DIRECTIVE 1:
Can you arrange as a numbered list the lines in the records from the one containing "également des dépenses" through the one containing "Pour le quatrième trimestre, la", including both and leaving out blank lines?

SItuation in Kashmir has worsened with time as can be gauged from the number of civilian and security personnel killings in 2018, one of the highest in this decade. The article provides an insider view of the present distress in the valley and calls for deepening and strengthening of democracy.

Directive word

Comment- here we have to express our knowledge and understanding of the issue and form an overall opinion thereupon.  

Key demand of the question.

The question wants us to express our knowledge and understanding about the present situation in Kashmir and express our opinion as to why/ why not, without being sincere about enlarging the democratic space in Kashmir, every call for de-escalation will be seen by people as an invitation to surrender and will be vehemently resisted.

Structure of the answer

Introduction– write a few introductory lines about the  present situation in Kashmir. E.g mention about the fall of BJP-PDP coalition and governor’s rule and also mention that 2018 saw the highest number of casualties since 2008 etc.

Body-

Discuss the relationship between shrinking democratic space and rise of violent forms of protest against the government. E.g

  • DIscuss the erosion of democracy and democratic institutions in the valley- interference by the central govt. In the functioning of state govt; no respect for rule of law and accountability on part of the government; rise in corruption in the state etc.
  • Voter-turnout has been time again misused to negate the legitimacy of the political aspirations of the people and governance issues are used to confuse their narrative.
  • If the people’s call for the restoration of their political agency is responded to only by deploying stronger and more lethal weapons, then this asymmetric war is not ending anytime soon.
  • The way out of the deadlock in Kashmir is to strengthen democracy. The Indian state must be extra accommodating of dissent, when dealing with Kashmir. Those who win elections must have the freedom to truthfully represent their electorate. The existing “mainstream” political parties must not feel threatened by intrigues originating in Delhi etc.

Conclusion– based on your discussion, form a fair and a balanced conclusion on the given issue.

 

Introduction:

        The insurgency in Jammu and Kashmir began in 1989 and has ebbed and flowed in the intervening years.In 2018, the death toll for militants and security forces in Kashmir touched the highest point in a decade, according to official figures, with more than 400 killed. The state of J&K is now under President’s rule owing to the failure of the coalition government, thereby wiping out of the people’s mandate.The absence of any meaningful political process to address Kashmiri grievances points to a more violent situation in the coming years.

 

Body:

        Outrage over the Shopian rape incident, invocation of collective conscience during Afzal Guru’s execution, the capture of the newsrooms in Delhi, the sanctimonious politics of rescue during the September 2014 floods, coalition government in 2015, pellet-gun-related mass blinding during the Burhan Wani agitation were some of the major provocations in last decade that pushed Kashmiris towards a suicidal upsurge against the Indian state.

 

Shrinking democratic space and increasing violence can be studied under the following heads

  1. Political reasons:
  • Reducing Political Participation: The state saw the lowest voter turnout of 7.1% in bypoll election at Srinagar in 2017, when the 2014 state assembly elections saw 65% and 2008 saw 60%.
  • Incidents like rigging of the 1987 elections has reduced faith of the people in democratic processes.

DIRECTIVE 2:
Which major provocations of the last decade does the Kashmir passage list as having pushed Kashmiris toward an upsurge against the Indian state?

THE DATA:

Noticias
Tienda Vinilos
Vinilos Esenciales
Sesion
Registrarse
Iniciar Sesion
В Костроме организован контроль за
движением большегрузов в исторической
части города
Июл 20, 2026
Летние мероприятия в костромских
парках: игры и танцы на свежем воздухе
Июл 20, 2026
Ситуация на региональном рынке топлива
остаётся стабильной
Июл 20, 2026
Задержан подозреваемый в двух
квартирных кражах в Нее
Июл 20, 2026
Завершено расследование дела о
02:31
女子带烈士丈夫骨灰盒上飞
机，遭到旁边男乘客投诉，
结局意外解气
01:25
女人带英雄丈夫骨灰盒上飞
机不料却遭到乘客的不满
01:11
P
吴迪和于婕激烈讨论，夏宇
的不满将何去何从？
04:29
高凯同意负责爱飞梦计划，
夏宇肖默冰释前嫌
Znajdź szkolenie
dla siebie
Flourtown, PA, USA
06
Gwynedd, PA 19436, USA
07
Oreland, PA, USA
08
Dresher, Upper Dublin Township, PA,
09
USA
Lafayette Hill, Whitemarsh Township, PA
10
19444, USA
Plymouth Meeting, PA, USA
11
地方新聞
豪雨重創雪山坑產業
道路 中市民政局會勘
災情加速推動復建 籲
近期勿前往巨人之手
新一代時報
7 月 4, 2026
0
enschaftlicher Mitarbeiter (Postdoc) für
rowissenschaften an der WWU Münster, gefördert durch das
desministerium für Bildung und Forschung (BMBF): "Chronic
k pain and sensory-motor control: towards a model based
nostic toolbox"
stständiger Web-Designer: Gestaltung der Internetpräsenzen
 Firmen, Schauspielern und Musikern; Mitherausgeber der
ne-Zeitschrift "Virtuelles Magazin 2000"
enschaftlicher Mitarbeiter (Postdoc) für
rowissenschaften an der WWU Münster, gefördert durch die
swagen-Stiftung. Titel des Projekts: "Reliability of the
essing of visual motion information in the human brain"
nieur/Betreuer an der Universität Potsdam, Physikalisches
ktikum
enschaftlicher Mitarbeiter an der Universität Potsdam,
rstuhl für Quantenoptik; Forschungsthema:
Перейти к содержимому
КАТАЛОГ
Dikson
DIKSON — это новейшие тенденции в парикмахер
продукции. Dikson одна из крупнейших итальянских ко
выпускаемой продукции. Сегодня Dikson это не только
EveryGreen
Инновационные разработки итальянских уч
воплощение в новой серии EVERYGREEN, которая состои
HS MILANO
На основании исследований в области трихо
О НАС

==

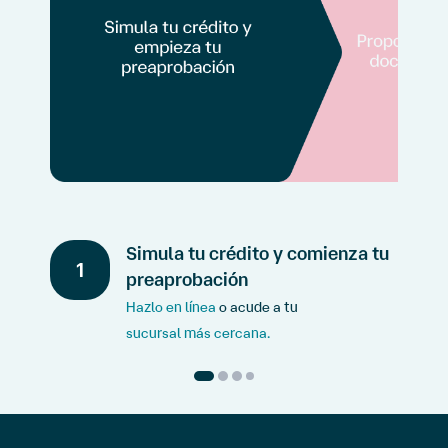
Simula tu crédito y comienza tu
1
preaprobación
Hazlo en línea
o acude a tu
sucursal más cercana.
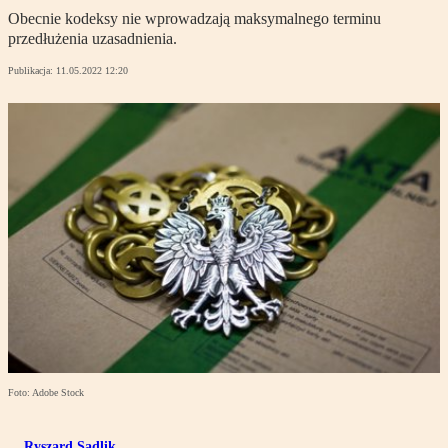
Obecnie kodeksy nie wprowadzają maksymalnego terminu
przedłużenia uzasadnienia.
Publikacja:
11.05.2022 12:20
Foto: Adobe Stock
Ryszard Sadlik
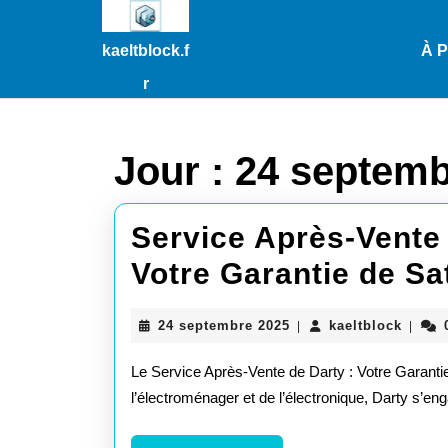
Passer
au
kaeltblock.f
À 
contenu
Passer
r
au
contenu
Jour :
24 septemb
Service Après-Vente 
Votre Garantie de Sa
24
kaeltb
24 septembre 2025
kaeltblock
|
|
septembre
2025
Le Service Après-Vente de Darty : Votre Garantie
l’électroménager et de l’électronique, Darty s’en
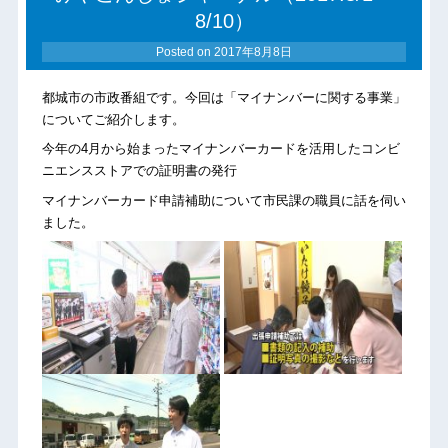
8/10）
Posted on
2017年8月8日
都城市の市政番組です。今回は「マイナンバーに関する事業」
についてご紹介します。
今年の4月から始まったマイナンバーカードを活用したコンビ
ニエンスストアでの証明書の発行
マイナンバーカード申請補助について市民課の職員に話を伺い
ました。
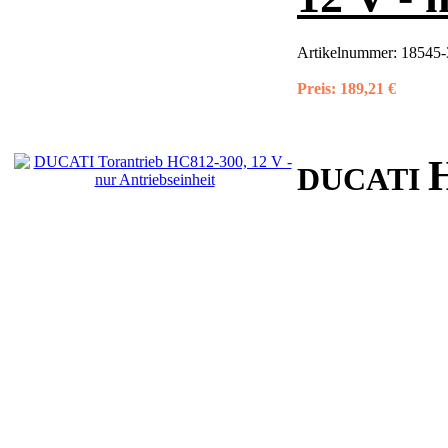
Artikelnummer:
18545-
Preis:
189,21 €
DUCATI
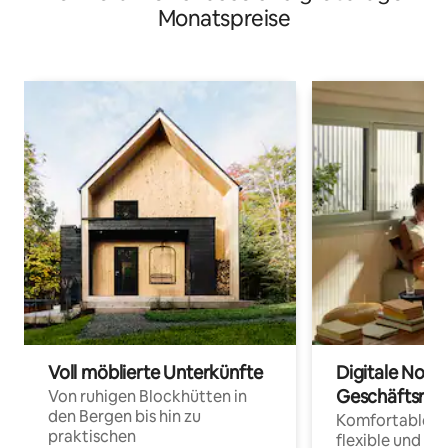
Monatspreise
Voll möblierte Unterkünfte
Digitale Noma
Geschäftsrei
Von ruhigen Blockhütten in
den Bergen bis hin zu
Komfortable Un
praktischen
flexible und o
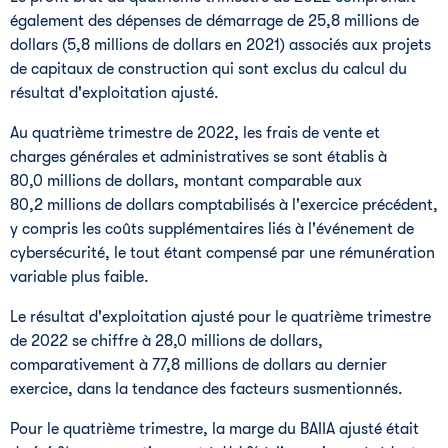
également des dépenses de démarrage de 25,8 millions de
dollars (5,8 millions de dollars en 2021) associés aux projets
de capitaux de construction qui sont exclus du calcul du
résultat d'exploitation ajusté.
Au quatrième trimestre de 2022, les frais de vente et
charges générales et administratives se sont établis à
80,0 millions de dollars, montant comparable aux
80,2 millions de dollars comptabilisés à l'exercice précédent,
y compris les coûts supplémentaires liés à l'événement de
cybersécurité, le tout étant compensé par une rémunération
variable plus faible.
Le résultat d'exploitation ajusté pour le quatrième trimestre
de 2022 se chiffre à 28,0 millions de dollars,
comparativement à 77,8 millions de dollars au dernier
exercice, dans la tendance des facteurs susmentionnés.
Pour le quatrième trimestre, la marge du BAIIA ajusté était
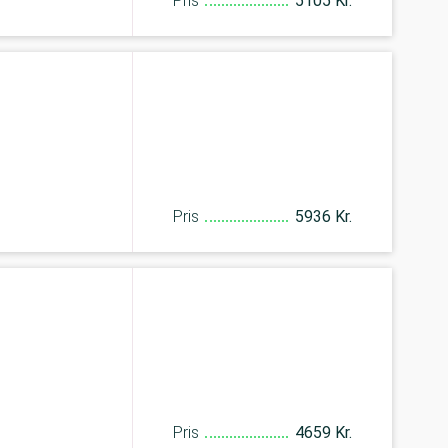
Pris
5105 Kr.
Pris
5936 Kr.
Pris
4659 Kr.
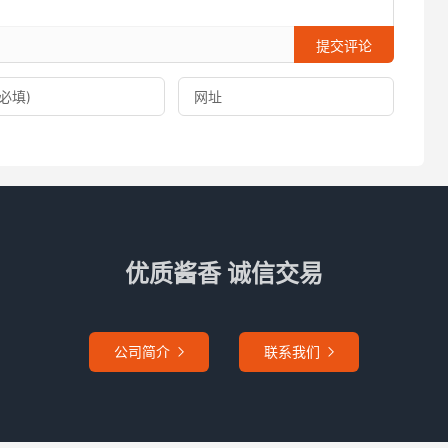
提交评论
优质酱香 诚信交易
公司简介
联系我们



...

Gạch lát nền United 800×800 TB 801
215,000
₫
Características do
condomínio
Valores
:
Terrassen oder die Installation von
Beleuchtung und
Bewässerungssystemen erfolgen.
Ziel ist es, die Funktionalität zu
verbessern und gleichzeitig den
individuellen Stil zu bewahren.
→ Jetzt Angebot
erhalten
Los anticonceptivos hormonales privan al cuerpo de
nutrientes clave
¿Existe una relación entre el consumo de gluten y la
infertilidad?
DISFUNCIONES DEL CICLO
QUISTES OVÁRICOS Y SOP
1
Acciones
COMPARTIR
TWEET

ANSWER BOX 1:
1. également des dépenses de démarrage de 25,8 millions de
2. dollars (5,8 millions de dollars en 2021) associés aux projets
3. de capitaux de construction qui sont exclus du calcul du
4. résultat d'exploitation ajusté.
5. Au quatrième trimestre de 2022, les frais de vente et
6. charges générales et administratives se sont établis à
7. 80,0 millions de dollars, montant comparable aux
8. 80,2 millions de dollars comptabilisés à l'exercice précédent,
9. y compris les coûts supplémentaires liés à l'événement de
10. cybersécurité, le tout étant compensé par une rémunération
11. variable plus faible.
12. Le résultat d'exploitation ajusté pour le quatrième trimestre
13. de 2022 se chiffre à 28,0 millions de dollars,
14. comparativement à 77,8 millions de dollars au dernier
15. exercice, dans la tendance des facteurs susmentionnés.
16. Pour le quatrième trimestre, la marge du BAIIA ajusté était

ANSWER BOX 2:
- Outrage over the Shopian rape incident
- Invocation of collective conscience during Afzal Guru's execution
- The capture of the newsrooms in Delhi
- The sanctimonious politics of rescue during the September 2014 floods
- The coalition government in 2015
- Pellet-gun-related mass blinding during the Burhan Wani agitation